Pictures with circuit source files:
--------------------

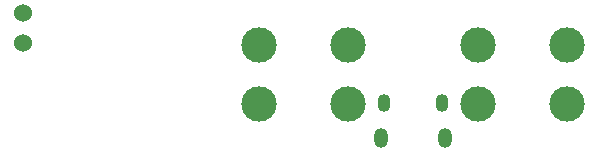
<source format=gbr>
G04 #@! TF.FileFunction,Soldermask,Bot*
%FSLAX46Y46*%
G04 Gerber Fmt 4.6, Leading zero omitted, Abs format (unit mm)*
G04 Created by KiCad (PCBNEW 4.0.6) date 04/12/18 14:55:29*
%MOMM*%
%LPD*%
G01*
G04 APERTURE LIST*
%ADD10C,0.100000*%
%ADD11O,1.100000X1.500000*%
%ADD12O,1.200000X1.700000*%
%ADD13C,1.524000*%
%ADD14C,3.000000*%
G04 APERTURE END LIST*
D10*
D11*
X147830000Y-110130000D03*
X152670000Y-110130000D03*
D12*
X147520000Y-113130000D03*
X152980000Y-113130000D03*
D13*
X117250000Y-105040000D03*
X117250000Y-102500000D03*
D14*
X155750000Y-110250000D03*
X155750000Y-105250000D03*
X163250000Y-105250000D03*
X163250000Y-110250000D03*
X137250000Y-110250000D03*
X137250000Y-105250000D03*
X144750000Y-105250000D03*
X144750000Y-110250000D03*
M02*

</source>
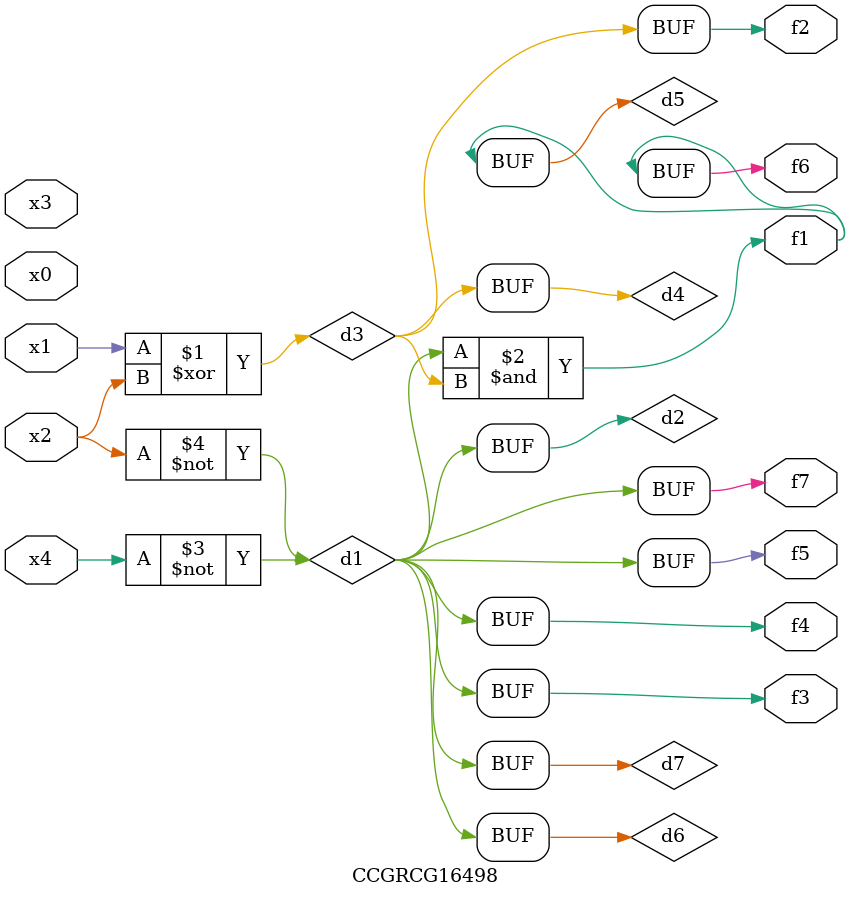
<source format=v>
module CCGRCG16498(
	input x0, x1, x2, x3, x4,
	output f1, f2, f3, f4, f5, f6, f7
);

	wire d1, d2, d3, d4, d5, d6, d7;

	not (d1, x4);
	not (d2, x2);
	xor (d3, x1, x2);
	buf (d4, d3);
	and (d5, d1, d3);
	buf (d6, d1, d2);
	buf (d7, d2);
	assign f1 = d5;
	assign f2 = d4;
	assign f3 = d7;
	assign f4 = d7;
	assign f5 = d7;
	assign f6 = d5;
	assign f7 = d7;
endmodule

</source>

--------------------

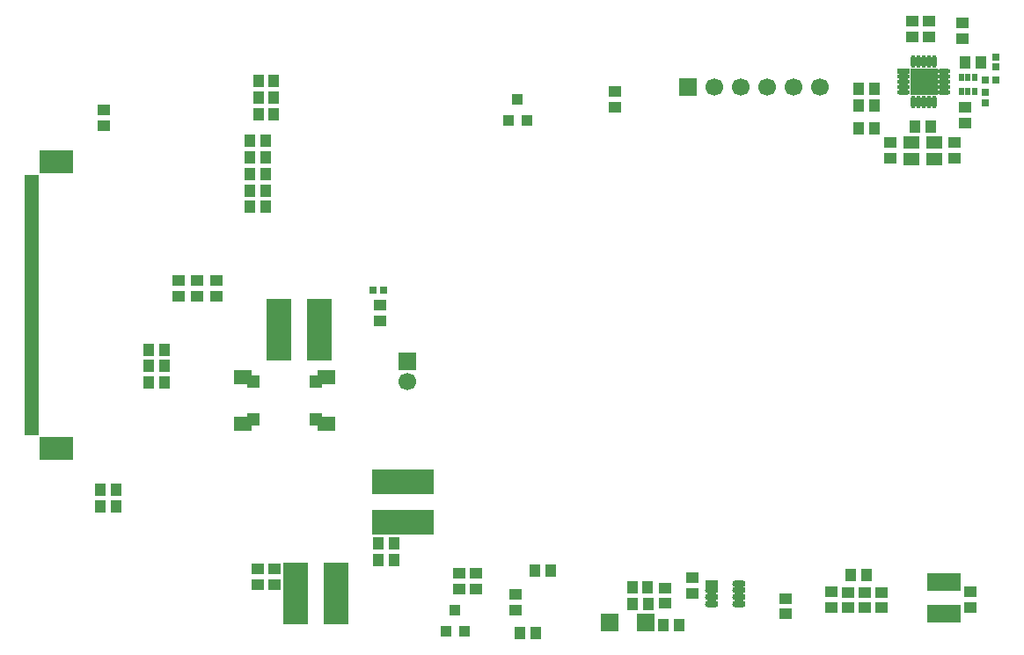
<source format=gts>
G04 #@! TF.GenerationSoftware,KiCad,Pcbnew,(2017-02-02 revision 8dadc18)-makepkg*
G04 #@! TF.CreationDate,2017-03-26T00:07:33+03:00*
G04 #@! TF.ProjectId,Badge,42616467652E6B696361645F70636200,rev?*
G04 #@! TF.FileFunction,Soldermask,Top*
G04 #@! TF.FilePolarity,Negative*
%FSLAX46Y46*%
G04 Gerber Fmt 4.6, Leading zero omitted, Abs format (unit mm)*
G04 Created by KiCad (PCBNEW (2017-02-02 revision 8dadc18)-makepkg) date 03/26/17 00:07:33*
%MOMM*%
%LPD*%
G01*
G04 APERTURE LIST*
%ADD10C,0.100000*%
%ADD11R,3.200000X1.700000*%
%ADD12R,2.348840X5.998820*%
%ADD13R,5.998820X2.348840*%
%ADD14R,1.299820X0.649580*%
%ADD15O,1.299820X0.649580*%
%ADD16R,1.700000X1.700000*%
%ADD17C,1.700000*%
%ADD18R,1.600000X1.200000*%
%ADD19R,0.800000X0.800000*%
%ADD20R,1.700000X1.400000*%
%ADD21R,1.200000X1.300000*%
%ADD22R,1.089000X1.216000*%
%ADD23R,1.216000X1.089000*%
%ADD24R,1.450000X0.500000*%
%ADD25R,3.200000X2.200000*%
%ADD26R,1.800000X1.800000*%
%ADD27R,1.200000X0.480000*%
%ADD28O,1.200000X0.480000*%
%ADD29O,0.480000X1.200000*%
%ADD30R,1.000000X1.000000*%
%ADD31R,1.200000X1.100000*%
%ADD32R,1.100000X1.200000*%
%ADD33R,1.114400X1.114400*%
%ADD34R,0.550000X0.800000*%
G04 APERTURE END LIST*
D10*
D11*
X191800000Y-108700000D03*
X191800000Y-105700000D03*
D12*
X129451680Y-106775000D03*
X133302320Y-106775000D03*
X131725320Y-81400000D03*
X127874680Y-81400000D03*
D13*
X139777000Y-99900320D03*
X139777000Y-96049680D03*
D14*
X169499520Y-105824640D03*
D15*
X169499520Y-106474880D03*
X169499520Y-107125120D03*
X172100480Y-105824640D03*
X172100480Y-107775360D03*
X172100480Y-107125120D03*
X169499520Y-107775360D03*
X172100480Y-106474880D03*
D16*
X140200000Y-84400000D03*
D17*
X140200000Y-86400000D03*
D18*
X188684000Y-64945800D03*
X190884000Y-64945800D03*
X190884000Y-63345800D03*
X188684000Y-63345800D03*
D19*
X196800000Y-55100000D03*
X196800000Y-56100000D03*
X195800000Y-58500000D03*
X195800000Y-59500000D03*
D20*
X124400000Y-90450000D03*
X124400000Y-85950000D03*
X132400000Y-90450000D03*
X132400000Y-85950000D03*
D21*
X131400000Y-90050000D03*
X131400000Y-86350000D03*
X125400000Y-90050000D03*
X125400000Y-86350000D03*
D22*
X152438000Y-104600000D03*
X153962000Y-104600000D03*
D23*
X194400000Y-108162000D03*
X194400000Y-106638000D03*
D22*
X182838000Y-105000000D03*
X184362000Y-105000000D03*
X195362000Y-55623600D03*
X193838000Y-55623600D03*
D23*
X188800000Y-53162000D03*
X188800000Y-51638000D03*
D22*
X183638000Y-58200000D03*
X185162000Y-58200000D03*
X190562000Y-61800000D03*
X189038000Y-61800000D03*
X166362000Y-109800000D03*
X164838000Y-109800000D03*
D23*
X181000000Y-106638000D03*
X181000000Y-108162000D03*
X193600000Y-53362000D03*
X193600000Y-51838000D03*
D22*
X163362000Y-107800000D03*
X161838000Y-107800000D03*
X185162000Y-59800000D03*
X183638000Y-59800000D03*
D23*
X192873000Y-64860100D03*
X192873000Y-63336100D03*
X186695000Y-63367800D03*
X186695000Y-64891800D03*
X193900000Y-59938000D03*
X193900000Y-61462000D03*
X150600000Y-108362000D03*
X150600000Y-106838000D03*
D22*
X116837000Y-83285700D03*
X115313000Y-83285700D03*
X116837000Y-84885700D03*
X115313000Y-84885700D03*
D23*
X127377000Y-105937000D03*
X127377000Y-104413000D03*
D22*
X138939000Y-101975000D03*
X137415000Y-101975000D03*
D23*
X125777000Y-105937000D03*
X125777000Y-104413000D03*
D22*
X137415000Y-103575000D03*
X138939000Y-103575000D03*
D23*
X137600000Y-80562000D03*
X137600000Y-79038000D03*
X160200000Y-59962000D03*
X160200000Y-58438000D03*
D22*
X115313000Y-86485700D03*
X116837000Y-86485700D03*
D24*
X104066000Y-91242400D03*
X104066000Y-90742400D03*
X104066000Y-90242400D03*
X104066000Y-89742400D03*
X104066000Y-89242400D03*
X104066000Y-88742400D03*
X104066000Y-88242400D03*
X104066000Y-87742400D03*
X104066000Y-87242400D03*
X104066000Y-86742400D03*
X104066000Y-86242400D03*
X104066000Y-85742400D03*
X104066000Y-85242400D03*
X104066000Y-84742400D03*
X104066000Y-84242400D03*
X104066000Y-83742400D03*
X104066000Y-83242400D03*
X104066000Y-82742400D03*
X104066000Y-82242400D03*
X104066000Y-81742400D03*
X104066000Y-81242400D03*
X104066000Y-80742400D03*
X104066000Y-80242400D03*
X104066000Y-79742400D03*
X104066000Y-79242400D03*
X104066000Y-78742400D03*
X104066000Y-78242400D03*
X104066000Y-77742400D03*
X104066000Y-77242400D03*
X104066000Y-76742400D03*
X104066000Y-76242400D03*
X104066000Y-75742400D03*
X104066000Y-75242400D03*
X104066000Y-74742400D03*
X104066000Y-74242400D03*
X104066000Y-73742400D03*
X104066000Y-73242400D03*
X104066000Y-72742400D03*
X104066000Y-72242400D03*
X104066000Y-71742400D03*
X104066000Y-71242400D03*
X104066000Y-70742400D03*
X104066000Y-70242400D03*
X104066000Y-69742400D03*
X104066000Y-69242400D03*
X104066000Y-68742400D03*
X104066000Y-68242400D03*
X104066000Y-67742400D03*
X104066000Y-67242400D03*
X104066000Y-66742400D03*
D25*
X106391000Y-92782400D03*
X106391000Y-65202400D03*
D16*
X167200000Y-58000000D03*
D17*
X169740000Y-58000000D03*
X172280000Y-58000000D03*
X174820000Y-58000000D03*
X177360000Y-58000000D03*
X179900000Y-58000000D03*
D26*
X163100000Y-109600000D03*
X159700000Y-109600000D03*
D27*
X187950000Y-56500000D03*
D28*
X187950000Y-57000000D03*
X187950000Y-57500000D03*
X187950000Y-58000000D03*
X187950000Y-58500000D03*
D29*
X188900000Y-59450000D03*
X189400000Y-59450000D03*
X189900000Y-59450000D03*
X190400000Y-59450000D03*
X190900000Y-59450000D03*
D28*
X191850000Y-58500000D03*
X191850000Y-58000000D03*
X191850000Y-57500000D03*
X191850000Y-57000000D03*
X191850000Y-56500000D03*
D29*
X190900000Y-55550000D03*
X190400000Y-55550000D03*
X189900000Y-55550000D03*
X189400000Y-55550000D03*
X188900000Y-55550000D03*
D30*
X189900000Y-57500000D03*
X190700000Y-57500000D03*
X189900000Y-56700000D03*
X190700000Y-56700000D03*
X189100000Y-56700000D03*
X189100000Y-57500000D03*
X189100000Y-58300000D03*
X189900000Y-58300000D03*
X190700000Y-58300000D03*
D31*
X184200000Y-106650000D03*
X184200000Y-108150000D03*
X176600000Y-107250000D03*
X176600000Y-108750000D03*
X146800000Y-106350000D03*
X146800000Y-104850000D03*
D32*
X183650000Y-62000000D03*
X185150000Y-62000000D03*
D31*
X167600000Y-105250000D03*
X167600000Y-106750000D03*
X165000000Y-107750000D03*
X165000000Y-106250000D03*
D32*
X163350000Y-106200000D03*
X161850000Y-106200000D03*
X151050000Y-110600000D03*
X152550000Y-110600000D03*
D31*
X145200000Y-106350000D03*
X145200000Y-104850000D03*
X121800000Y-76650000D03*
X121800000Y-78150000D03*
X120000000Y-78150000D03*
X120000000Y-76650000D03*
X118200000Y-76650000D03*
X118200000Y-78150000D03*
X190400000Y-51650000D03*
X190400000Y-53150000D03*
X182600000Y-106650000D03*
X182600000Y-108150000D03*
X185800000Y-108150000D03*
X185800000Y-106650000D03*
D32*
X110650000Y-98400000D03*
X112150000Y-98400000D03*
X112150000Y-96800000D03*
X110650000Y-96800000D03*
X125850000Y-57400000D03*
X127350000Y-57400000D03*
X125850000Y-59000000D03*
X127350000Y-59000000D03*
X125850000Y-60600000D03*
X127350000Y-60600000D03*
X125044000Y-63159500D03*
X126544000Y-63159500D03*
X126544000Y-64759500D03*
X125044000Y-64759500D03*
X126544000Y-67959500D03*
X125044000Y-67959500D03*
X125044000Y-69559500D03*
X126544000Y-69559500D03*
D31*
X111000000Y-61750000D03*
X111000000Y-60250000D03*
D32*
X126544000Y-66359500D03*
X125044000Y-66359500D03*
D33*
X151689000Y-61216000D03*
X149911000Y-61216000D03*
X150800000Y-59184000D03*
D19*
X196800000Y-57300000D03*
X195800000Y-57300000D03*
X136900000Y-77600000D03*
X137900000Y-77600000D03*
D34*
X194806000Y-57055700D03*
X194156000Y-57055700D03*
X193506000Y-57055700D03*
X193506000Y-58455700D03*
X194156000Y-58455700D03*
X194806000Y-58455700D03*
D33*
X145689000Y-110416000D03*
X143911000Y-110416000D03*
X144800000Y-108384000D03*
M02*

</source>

--------------------

Task to carry out:
Retype exactly the lines of the data above that fall between the line with "X131725320Y-81400000D03*" and the line with "X196800000Y-56100000D03*", inclusive, and add nothing.

Problem solution:
X131725320Y-81400000D03*
X127874680Y-81400000D03*
D13*
X139777000Y-99900320D03*
X139777000Y-96049680D03*
D14*
X169499520Y-105824640D03*
D15*
X169499520Y-106474880D03*
X169499520Y-107125120D03*
X172100480Y-105824640D03*
X172100480Y-107775360D03*
X172100480Y-107125120D03*
X169499520Y-107775360D03*
X172100480Y-106474880D03*
D16*
X140200000Y-84400000D03*
D17*
X140200000Y-86400000D03*
D18*
X188684000Y-64945800D03*
X190884000Y-64945800D03*
X190884000Y-63345800D03*
X188684000Y-63345800D03*
D19*
X196800000Y-55100000D03*
X196800000Y-56100000D03*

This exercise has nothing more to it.